Same here. My skids are more
Same here. My skids are more like small dumpster fires than trainwrecks so I don't usually have to spend much emotional energy on them. And I don't want to completely stop DH from talking about his kids. But I also don't want to hear about the drama. So it's a combination of "Oh, good to know. How about those pork chops for dinner?" and "DH, I just don't have the energy right now."
I'm pretty irritated with SS right now, and DH tried to tell me something glorious about him last evening. He got the Mom look, and that was enough to shut down any further discussion.
DH needs to block SS until he
DH needs to block SS until he simmers down.

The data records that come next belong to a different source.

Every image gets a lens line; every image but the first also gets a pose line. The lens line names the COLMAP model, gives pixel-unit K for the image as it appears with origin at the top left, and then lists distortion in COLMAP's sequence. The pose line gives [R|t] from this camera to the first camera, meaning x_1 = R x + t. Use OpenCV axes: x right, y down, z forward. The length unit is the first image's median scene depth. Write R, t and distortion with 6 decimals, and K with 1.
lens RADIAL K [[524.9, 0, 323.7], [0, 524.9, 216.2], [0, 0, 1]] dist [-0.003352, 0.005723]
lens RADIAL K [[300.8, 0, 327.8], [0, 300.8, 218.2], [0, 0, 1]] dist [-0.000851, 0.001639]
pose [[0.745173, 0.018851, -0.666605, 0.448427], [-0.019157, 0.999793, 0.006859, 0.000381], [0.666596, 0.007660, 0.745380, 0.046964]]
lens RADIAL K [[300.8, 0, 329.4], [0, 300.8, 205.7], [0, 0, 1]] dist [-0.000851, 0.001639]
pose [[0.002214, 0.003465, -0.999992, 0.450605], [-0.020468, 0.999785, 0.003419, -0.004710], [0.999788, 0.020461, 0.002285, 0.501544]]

He needs to block BM also. Maybe allow only email communication. Or share a Google calendar with her for SD scheduling purposes, and block all other communication.
They are being abusive and he doesn't have to take it.

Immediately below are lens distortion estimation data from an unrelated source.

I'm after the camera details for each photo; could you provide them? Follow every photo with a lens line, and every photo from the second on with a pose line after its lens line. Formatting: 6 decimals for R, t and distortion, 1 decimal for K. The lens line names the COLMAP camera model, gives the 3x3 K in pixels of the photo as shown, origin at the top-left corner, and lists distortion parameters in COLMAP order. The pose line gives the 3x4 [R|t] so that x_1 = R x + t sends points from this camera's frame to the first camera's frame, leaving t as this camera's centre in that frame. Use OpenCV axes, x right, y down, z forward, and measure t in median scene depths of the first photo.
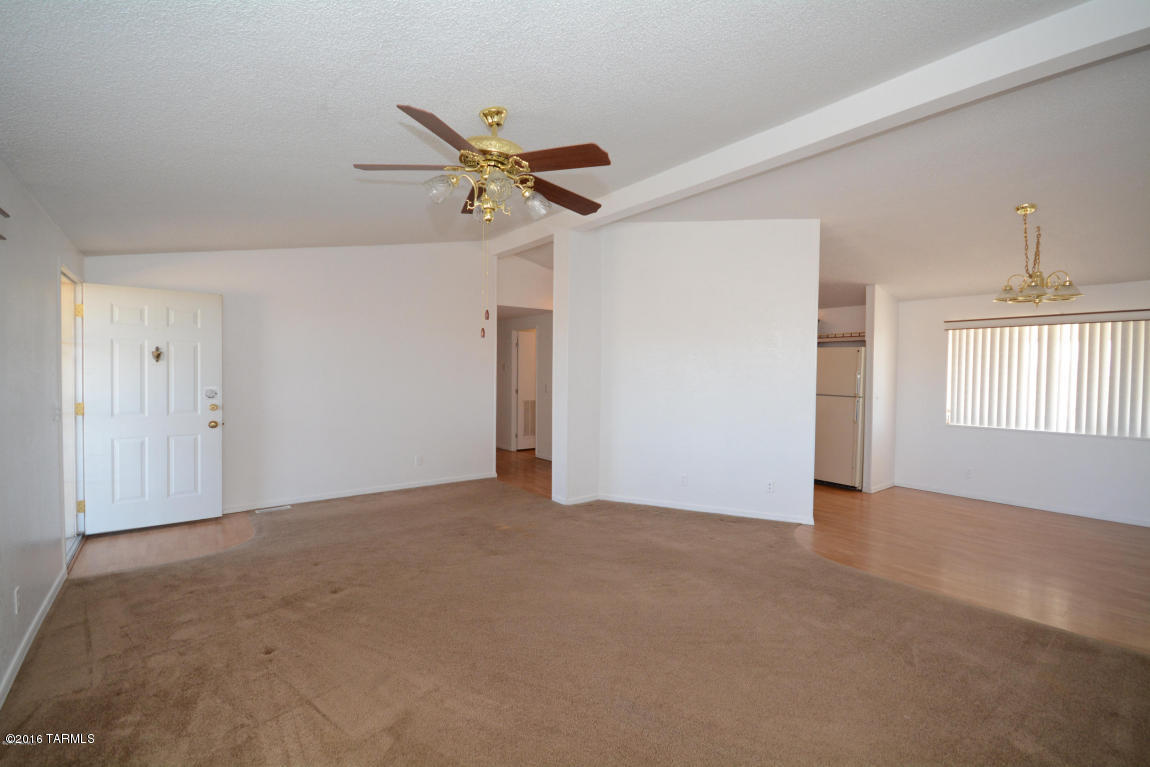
lens RADIAL K [[504.7, 0, 575.0], [0, 504.7, 383.5], [0, 0, 1]] dist [-0.027283, -0.000527]
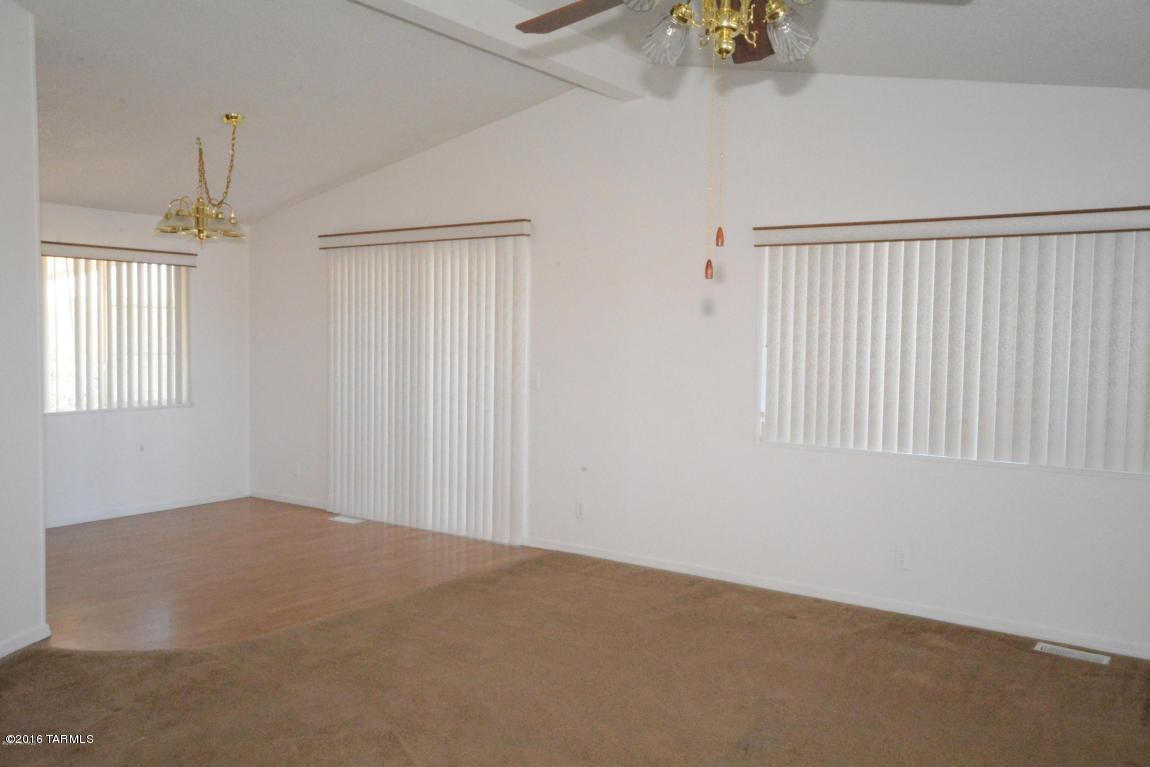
lens RADIAL K [[944.2, 0, 575.0], [0, 944.2, 383.5], [0, 0, 1]] dist [-0.008292, -0.006587]
pose [[-0.262329, -0.052977, 0.963523, -0.624259], [-0.008299, 0.998579, 0.052645, -0.020764], [-0.964943, 0.005814, -0.262396, 0.808709]]
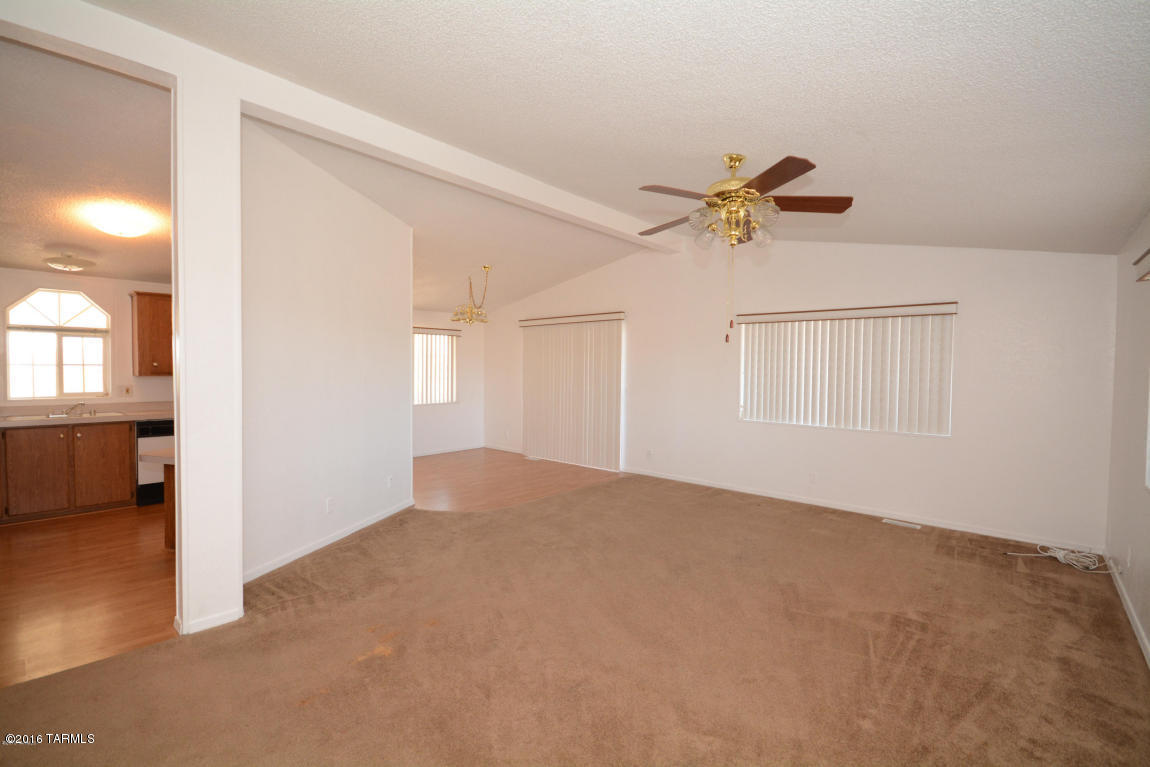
lens RADIAL K [[504.7, 0, 575.0], [0, 504.7, 383.5], [0, 0, 1]] dist [-0.027283, -0.000527]
pose [[-0.156460, -0.031875, 0.987170, -0.663246], [-0.003075, 0.999490, 0.031785, -0.020310], [-0.987680, 0.001937, -0.156478, 0.836044]]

I disengaged from my SS prior
I disengaged from my SS prior to leaving my situation. I did what Thinkthrice posted. I would just give a generic response to whatever complaint my husband at the time had about his son or whatever information he was telling me about his son. I would give a generic response and then promptly change the subject. He finally got the hint and quit venting to me about his son (the few times he did get mad, he usually let his son do whatever he wanted). He quit telling me anything about his son - and it suited me just fine. I got to a point where I would completely ignore SS too because he twisted everything I said and did to get his daddy mad at me.
Then I got smart and left the situation.